Garabed Sogigian, professor at Euphrates College, was my grandfather. For the crimes of being Christian and an intellectual, he was taken to prison where he died. For Hrag Sogigian, my mother, thirteen at the time and oldest of five children, the Genocide began.
Remembering the best of the last good times, but mostly remembering the sad, dark times, she had many stories to tell. These were my bedtime stories. "One night, when the wolves howled," she said, "I knew my father had died. We gathered what we could into our wagon and fled. It was dark; I led the horse that pulled the wagon. I walked and walked. Around my waist was a plastic case with the family photos. My hair turned white overnight."
In the wagon was my grandmother Haiganoosh, her younger daughter Vartoohi and baby boy Diran. Grandparents and two sons were left behind. Hrach, eleven, was given to a man taking boys to safety. Kourken, four, was left to neighbors. The stories ended with, "There is a God and He is good."

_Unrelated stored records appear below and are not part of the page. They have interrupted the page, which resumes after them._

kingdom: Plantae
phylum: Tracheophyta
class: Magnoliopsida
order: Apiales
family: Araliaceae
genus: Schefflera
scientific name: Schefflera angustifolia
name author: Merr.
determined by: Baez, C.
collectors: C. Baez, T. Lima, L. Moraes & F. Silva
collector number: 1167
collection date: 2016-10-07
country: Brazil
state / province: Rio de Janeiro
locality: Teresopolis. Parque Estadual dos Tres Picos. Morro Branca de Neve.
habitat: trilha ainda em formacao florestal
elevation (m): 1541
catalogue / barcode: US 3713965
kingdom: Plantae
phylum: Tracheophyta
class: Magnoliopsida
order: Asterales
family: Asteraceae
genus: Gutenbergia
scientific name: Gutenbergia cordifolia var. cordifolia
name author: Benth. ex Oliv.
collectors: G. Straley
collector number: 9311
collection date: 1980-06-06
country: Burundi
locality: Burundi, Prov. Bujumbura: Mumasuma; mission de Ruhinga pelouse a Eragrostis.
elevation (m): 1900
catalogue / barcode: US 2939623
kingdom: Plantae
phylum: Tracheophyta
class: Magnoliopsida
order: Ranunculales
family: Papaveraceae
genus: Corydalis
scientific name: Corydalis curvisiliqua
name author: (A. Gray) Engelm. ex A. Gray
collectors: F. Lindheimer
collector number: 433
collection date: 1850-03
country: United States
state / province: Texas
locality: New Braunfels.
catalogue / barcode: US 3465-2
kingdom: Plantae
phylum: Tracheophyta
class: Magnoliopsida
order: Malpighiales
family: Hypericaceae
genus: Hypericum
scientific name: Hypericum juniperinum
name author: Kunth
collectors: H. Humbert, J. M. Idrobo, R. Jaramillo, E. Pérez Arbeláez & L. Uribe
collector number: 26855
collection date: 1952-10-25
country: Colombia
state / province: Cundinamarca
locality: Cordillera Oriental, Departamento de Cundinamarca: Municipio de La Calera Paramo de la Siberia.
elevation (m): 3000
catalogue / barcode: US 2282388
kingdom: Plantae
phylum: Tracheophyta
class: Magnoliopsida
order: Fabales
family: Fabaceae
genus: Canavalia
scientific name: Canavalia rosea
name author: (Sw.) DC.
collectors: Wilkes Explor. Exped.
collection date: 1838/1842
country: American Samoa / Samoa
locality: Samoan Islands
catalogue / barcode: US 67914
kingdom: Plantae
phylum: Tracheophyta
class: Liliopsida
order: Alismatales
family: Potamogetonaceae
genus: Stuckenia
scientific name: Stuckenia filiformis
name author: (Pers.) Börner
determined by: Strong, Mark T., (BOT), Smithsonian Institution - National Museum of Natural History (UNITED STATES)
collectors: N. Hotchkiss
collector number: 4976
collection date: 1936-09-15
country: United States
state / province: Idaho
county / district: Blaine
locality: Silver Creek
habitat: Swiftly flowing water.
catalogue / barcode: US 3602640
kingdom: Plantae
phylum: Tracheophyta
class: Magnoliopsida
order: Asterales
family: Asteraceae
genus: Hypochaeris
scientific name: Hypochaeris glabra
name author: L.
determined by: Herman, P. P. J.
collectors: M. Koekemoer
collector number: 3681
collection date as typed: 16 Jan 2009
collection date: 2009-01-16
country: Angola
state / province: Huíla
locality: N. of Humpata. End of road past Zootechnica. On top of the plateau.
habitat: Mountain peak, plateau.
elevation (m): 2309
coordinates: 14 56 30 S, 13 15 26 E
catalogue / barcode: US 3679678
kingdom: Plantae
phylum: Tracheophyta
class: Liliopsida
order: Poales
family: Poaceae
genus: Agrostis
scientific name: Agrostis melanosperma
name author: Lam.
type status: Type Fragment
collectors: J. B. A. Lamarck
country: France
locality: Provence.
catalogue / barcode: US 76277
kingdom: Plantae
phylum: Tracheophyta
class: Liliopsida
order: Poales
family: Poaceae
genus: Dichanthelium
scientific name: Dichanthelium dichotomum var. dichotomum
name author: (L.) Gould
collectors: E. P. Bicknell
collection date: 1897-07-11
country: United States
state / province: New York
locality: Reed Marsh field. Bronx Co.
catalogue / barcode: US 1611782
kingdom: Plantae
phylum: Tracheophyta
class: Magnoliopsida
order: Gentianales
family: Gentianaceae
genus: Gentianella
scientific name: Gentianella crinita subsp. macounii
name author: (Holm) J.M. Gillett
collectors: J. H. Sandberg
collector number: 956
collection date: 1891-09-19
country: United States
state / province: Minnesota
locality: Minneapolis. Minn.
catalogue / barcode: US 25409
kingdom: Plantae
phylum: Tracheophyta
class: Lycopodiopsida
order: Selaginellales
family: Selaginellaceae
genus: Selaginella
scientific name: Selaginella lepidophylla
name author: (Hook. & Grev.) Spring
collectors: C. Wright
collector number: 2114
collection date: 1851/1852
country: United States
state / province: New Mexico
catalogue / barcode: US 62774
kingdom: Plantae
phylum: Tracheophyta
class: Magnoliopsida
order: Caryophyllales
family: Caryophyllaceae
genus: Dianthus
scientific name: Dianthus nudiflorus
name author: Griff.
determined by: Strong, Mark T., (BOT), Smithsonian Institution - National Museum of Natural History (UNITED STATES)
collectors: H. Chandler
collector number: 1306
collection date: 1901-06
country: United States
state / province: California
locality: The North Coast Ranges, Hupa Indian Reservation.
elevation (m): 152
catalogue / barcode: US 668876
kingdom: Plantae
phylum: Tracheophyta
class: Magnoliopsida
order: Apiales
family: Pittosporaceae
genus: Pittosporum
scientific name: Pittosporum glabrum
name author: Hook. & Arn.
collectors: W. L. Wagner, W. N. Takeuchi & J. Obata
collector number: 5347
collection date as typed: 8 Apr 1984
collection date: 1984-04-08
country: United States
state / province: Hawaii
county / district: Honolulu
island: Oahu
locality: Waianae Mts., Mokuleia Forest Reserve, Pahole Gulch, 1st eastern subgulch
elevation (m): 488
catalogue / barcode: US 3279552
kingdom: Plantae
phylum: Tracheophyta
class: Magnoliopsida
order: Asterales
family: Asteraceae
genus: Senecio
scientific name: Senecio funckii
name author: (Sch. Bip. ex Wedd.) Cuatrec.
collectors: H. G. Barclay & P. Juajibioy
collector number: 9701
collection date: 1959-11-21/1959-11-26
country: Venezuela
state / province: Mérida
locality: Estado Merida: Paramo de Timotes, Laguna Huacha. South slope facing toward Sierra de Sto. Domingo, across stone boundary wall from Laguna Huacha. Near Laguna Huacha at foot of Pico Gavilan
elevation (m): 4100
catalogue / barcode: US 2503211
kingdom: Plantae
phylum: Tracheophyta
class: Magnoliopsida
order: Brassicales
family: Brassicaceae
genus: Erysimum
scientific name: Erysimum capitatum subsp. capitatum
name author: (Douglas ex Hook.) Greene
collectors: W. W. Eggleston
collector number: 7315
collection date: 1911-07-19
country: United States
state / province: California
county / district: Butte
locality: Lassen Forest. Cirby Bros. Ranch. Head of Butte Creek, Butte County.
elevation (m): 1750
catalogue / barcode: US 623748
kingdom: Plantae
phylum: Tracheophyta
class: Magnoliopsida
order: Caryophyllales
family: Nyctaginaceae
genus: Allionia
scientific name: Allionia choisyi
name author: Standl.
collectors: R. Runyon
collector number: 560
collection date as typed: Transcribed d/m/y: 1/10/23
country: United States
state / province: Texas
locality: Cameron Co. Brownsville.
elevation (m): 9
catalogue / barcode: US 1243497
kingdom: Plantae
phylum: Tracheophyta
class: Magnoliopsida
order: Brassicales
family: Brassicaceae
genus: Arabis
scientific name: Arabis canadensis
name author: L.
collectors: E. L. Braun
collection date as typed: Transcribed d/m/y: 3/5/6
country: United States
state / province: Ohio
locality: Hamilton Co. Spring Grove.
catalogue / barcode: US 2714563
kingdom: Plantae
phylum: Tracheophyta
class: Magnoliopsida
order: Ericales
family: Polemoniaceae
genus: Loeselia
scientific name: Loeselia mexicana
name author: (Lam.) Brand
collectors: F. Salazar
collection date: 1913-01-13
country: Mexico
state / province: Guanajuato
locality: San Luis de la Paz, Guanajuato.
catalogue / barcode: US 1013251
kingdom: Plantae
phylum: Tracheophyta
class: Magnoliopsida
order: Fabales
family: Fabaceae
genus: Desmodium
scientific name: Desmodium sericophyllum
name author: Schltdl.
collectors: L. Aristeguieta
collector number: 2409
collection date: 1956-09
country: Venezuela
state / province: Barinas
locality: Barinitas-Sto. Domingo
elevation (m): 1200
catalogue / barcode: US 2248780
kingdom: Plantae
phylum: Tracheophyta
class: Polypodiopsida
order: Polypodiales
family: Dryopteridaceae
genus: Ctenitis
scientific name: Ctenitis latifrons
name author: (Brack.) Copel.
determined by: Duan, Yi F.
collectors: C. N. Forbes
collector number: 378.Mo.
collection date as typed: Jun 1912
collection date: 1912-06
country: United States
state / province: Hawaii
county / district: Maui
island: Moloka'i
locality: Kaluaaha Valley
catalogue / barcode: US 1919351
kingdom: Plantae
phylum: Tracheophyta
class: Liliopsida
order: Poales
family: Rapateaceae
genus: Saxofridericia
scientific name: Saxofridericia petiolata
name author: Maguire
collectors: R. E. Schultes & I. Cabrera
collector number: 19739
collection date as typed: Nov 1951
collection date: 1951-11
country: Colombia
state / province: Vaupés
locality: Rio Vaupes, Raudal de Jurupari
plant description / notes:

The long journey across the Syrian Desert brought them to safety: the Red Cross and care in orphanages. After a few years, Hrach safely completed his journey and reached the United States. He traced his family and brought them to "God Bless America." They "came over on the boat" to Ellis Island. Reunited and settled in Brooklyn, they did laugh again, pray again, marry, raise families and continued their tradition and heritage.
My mother's family told no stories, at least not to me. My dear-heart mother was the main storyteller. When she married my father, Mihran Tufenkjian, I inherited another family of survivors rich in history, but they hardly spoke. My father worked hard, read his Bible, but told no stories. When I married my husband Richard, I inherited several more families of survivors. Grandmother Pearlante, my new best friend, matched my mother in her remembering.
About ten years ago, families started handing envelopes of photos to me for safekeeping. I
always knew that I would do this work later in my life, but realized that later was now. Using photos and objects as a vehicle, I began making art, which has turned out to be my most satisfying body of work. Done with a mix of sadness and joy, it is a historical journey of my Armenian ancestors, immediate and distant, honoring their courage, dignity, intelligence, survival and love of family their lives.
All my inherited families are represented, identified by their authentic symbols and imagery. Five generations are covered; stories are interwoven, but the plot remains the same, and I edit for happy endings. The surface is interwoven using drawing, painting, collage, transfers and printmaking. Many pieces are layered with transparent papers. Using some of my own history, stories and mixed memories, the works grow and feed each other.
Mother of three daughters and one son, grandmamma to four granddaughters and six grandsons, there are many new stories to tell, and envelopes with old photos still arrive.